ExecuTorch runtime code should not assume anything about the sizes of primitive types like int, short, or char. For example, the C++ standard only guarantees that int will be at least 16 bits wide. And ARM toolchains treat char as unsigned, while other toolchains often treat it as signed.

Instead, the runtime APIs use a set of more predictable, but still standard, integer types:

<cstdint> types like uint64_t, int32_t; these types guarantee the bit width and signedness, regardless of the architecture. Use these types when you need a very specific integer width.
size_t for counts of things, or memory offsets. size_t is guaranteed to be big enough to represent any memory byte offset; i.e., it will be as wide as the native pointer type for the target system. Prefer using this instead of uint64_t for counts/offsets so that 32-bit systems don't need to pay for the unnecessary overhead of a 64-bit value.
ssize_t for some ATen-compatibility situations where Tensor returns a signed count.
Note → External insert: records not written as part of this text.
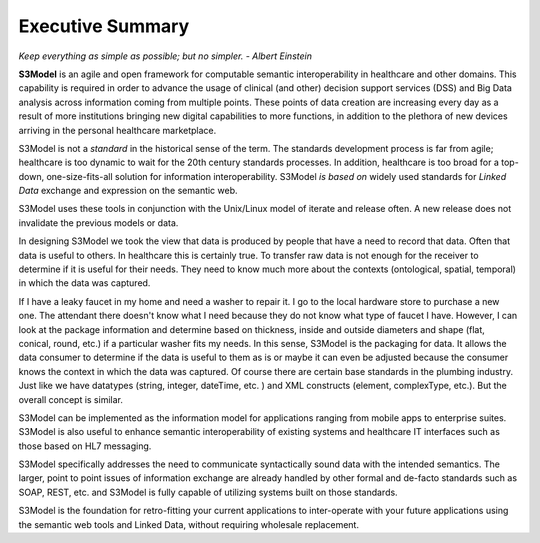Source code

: =================
Executive Summary
=================

*Keep everything as simple as possible; but no simpler. - Albert Einstein*

**S3Model** is an agile and open framework for computable semantic interoperability in healthcare and other domains. This capability is required in order to advance the usage of clinical (and other) decision support services (DSS) and Big Data analysis across information coming from multiple points. These points of data creation are increasing every day as a result of more institutions bringing new digital capabilities to more functions, in addition to the plethora of new devices arriving in the personal healthcare marketplace.

S3Model is not a *standard* in the historical sense of the term. The standards development process is far from agile; healthcare is too dynamic to wait for the 20th century
standards processes. In addition, healthcare is too broad for a top-down, one-size-fits-all solution for information interoperability. S3Model *is based on* widely used standards for *Linked Data* exchange and expression on the semantic web.

S3Model uses these tools in conjunction with the Unix/Linux model of iterate and release often. A new release does not invalidate the previous models or data.

In designing S3Model we took the view that data is produced by people that have a need to record that data. Often that data is useful to others. In healthcare this is certainly true.
To transfer raw data is not enough for the receiver to determine if it is useful for their needs. They need to know much more about the contexts (ontological, spatial, temporal) in which the data was captured.

If I have a leaky faucet in my home and need a washer to repair it. I go to the local hardware store to purchase a new one. The attendant there doesn't know what I need because they do not know what type of faucet I have. However, I can look at the package information and determine based on thickness, inside and outside diameters and shape (flat, conical, round, etc.) if a particular washer fits my needs.  In this sense, S3Model is the packaging for data.  It allows the data consumer to determine if the data is useful to them as is or maybe it can even be adjusted because the consumer knows the context in which the data was captured. Of course there are certain base standards in the plumbing industry. Just like we have datatypes (string, integer, dateTime, etc. ) and XML constructs (element, complexType, etc.). But the overall concept is similar.

S3Model can be implemented as the information model for applications ranging from mobile apps to enterprise suites. S3Model is also useful to enhance semantic interoperability of existing systems and healthcare IT interfaces such as those based on HL7 messaging.

S3Model specifically addresses the need to communicate syntactically sound data with the intended semantics. The larger, point to point issues of information exchange are already handled by other formal and de-facto standards such as SOAP, REST, etc. and S3Model is fully capable of utilizing systems built on those standards.

S3Model is the foundation for retro-fitting your current applications to inter-operate with your future applications using the semantic web tools and Linked Data, without requiring wholesale replacement.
Prefer size_t when possible.

Floating Point Arithmetic

Not every system has support for floating point arithmetic: some don't even enable floating point emulation in their toolchains. Therefore, the core runtime code must not perform any floating point arithmetic at runtime, although it is ok to simply create or manage float or double values (e.g., in an EValue).

Kernels, being outside of the core runtime, are allowed to perform floating point arithmetic. Though some kernels may choose not to, so that they can run on systems without floating point support.

Logging

Instead of using printf(), fprintf(), cout, cerr, or a library like folly::logging or glog, the ExecuTorch runtime provides the ET_LOG interface in //executorch/runtime/platform/log.h and the ET_CHECK interface in //executorch/runtime/platform/assert.h. The messages are printed using a hook in the PAL, which means that clients can redirect them to any underlying logging system, or just print them to stderr if available.
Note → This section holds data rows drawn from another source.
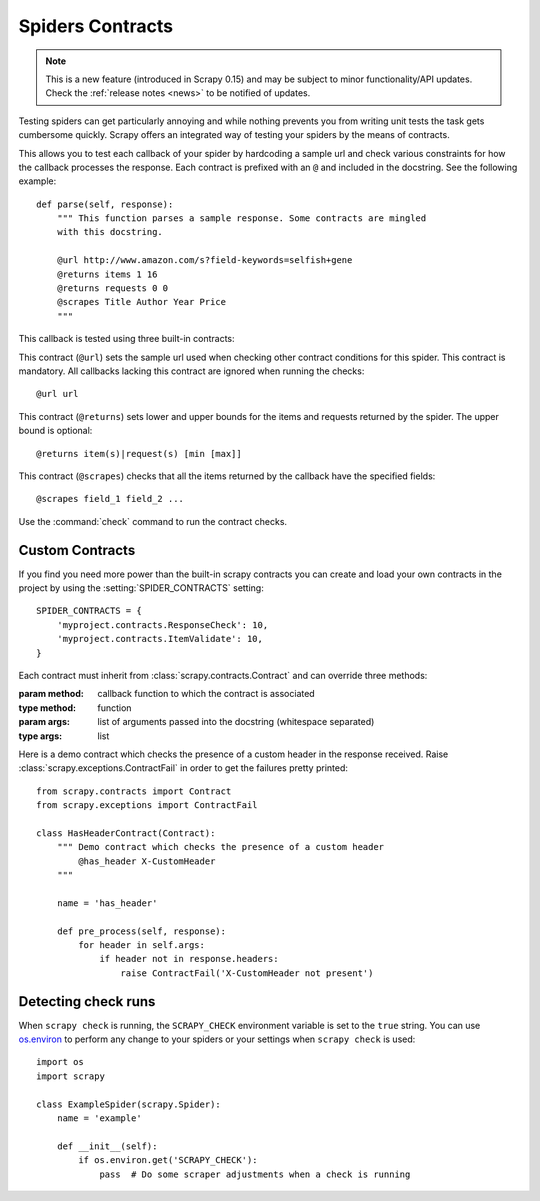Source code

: .. _topics-contracts:

=================
Spiders Contracts
=================

.. versionadded:: 0.15

.. note:: This is a new feature (introduced in Scrapy 0.15) and may be subject
   to minor functionality/API updates. Check the :ref:`release notes <news>` to
   be notified of updates.

Testing spiders can get particularly annoying and while nothing prevents you
from writing unit tests the task gets cumbersome quickly. Scrapy offers an
integrated way of testing your spiders by the means of contracts.

This allows you to test each callback of your spider by hardcoding a sample url
and check various constraints for how the callback processes the response. Each
contract is prefixed with an ``@`` and included in the docstring. See the
following example::

    def parse(self, response):
        """ This function parses a sample response. Some contracts are mingled
        with this docstring.

        @url http://www.amazon.com/s?field-keywords=selfish+gene
        @returns items 1 16
        @returns requests 0 0
        @scrapes Title Author Year Price
        """

This callback is tested using three built-in contracts:

.. module:: scrapy.contracts.default

.. class:: UrlContract

    This contract (``@url``) sets the sample url used when checking other
    contract conditions for this spider. This contract is mandatory. All
    callbacks lacking this contract are ignored when running the checks::

    @url url

.. class:: ReturnsContract

    This contract (``@returns``) sets lower and upper bounds for the items and
    requests returned by the spider. The upper bound is optional::

    @returns item(s)|request(s) [min [max]]

.. class:: ScrapesContract

    This contract (``@scrapes``) checks that all the items returned by the
    callback have the specified fields::

    @scrapes field_1 field_2 ...

Use the :command:`check` command to run the contract checks.

Custom Contracts
================

If you find you need more power than the built-in scrapy contracts you can
create and load your own contracts in the project by using the
:setting:`SPIDER_CONTRACTS` setting::

    SPIDER_CONTRACTS = {
        'myproject.contracts.ResponseCheck': 10,
        'myproject.contracts.ItemValidate': 10,
    }

Each contract must inherit from :class:`scrapy.contracts.Contract` and can
override three methods:

.. module:: scrapy.contracts

.. class:: Contract(method, \*args)

    :param method: callback function to which the contract is associated
    :type method: function

    :param args: list of arguments passed into the docstring (whitespace
        separated)
    :type args: list

    .. method:: Contract.adjust_request_args(args)

        This receives a ``dict`` as an argument containing default arguments
        for request object. :class:`~scrapy.http.Request` is used by default,
        but this can be changed with the ``request_cls`` attribute.
        If multiple contracts in chain have this attribute defined, the last one is used.

        Must return the same or a modified version of it.

    .. method:: Contract.pre_process(response)

        This allows hooking in various checks on the response received from the
        sample request, before it's being passed to the callback.

    .. method:: Contract.post_process(output)

        This allows processing the output of the callback. Iterators are
        converted listified before being passed to this hook.

Here is a demo contract which checks the presence of a custom header in the
response received. Raise :class:`scrapy.exceptions.ContractFail` in order to
get the failures pretty printed::

    from scrapy.contracts import Contract
    from scrapy.exceptions import ContractFail

    class HasHeaderContract(Contract):
        """ Demo contract which checks the presence of a custom header
            @has_header X-CustomHeader
        """

        name = 'has_header'

        def pre_process(self, response):
            for header in self.args:
                if header not in response.headers:
                    raise ContractFail('X-CustomHeader not present')


Detecting check runs
====================

When ``scrapy check`` is running, the ``SCRAPY_CHECK`` environment variable is
set to the ``true`` string. You can use `os.environ`_ to perform any change to
your spiders or your settings when ``scrapy check`` is used::

    import os
    import scrapy

    class ExampleSpider(scrapy.Spider):
        name = 'example'

        def __init__(self):
            if os.environ.get('SCRAPY_CHECK'):
                pass  # Do some scraper adjustments when a check is running

.. _os.environ: https://docs.python.org/3/library/os.html#os.environ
Logging Format Portability

Fixed-Width Integers

When you have a log statement like

int64_t value;
ET_LOG(Error, "Value %??? is bad", value);

what should you put for the %??? part, to match the int64_t? On different systems, the int64_t typdef might be int, long int, or long long int. Picking a format like %d, %ld, or %lld might work on one target, but break on the others.

To be portable, the runtime code uses the standard (but admittedly awkward) helper macros from <cinttypes>. Each portable integer type has a corresponding PRIn## macro, like

int32_t -> PRId32
uint32_t -> PRIu32
int64_t -> PRId64
uint64_t -> PRIu64
See https://en.cppreference.com/w/cpp/header/cinttypes for more

These macros are literal strings that can concatenate with other parts of the format string, like

int64_t value;
ET_LOG(Error, "Value %" PRId64 " is bad", value);

Note that this requires chopping up the literal format string (the extra double quotes). It also requires the leading % before the macro.

But, by using these macros, you're guaranteed that the toolchain will use the appropriate format pattern for the type.

`size_t`, `ssize_t`

Unlike the fixed-width integer types, format strings already have a portable way to handle size_t and ssize_t:

size_t -> %zu
ssize_t -> %zd

Casting

Sometimes, especially in code that straddles ATen and lean mode, the type of the value itself might be different across build modes. In those cases, cast the value to the lean mode type, like:

ET_CHECK_MSG(
    input.dim() == output.dim(),
    "input.dim() %zd not equal to output.dim() %zd",
    (ssize_t)input.dim(),
    (ssize_t)output.dim());

In this case, Tensor::dim() returns ssize_t in lean mode, while at::Tensor::dim() returns int64_t in ATen mode. Since they both conceptually return (signed) counts, ssize_t is the most appropriate integer type. int64_t would work, but it would unnecessarily require 32-bit systems to deal with a 64-bit value in lean mode.

This is the only situation where casting should be necessary, when lean and ATen modes disagree. Otherwise, use the format pattern that matches the type.